A modern car could be considered a CPS because it is a connected system (as the modern cars) and is equipped with sensors for acquiring inputs from the environment. In our use case, the sensors are going to be the video that can be used instead of the rear-view mirror. With this new source of information and the combination with new and disruptive technology like AI, it will be possible to predict new scenarios that might be considered safety-critical.

The system is software-intensive, as having to process in real-time or near real-time images ranging between 2 (in the very basic version) and 4 (optimal situation), at 60 FPS, corresponding to 240 frames per second of size 1280X800 (classic automotive screen). These images must be processed individually and reconciled (in the sense that the information must be consistent and not ambiguous). In addition to all this, we must add the cybersecurity layer (both for the image itself and for the necessary cybersecurity in a system that can be updated). Further, once the system is in operation, it needs to be regularly updated through OTA or other solutions that need to be developed. It is important to note that if it is true that AI is now a recognised innovative technology, it is far from being applied in real safety-critical applications due to the lack of methodologies, for example for the predictability of the system in domains as the automotive one.

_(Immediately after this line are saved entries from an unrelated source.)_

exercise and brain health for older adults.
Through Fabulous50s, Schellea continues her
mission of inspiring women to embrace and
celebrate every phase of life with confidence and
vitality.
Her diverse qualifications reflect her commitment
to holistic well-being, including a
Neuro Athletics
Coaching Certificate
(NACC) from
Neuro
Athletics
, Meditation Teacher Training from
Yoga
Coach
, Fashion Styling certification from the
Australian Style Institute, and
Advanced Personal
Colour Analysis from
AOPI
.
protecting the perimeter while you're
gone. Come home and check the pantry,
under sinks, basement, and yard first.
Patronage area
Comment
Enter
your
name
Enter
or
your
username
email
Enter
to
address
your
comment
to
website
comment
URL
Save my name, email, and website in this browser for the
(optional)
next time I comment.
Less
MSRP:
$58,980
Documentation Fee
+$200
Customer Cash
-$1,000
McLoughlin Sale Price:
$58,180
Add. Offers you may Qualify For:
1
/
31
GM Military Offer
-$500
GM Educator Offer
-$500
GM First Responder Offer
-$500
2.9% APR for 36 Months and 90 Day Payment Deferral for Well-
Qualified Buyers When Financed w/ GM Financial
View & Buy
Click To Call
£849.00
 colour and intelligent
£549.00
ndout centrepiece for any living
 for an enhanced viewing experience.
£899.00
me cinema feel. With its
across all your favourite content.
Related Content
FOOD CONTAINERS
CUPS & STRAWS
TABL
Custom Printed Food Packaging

The main goal of this use case is to propose an approach and apply it in an interesting case for example the virtual mirrors in cars. Such a case would require a complete change of cars design, nonetheless having all the rear images from cameras opens a plethora of possibilities (data fusion, correlation of different images from different points of view), and with them, also possible hazards in the car, not dangerous as a failure of the brakes but still potentially very relevant issues. The final result will be a working PoC for virtual mirrors in cars; to develop this system a new and comprehensive methodology for developing automotive applications using AI e ML is necessary.

The main technological goals of the use case are related to the introduction of artificial intelligence in the modelling and testing phase of the system development life cycle, as detailed in the following:

  1. In the modeling phase: Automated Reasoning techniques are used for the verification of specifications and of the high-level model
  2. In modelling/implementation: Automated Reasoning techniques are exploited for the verification of Deep Neural Network models/implementations (in particular convolutional networks)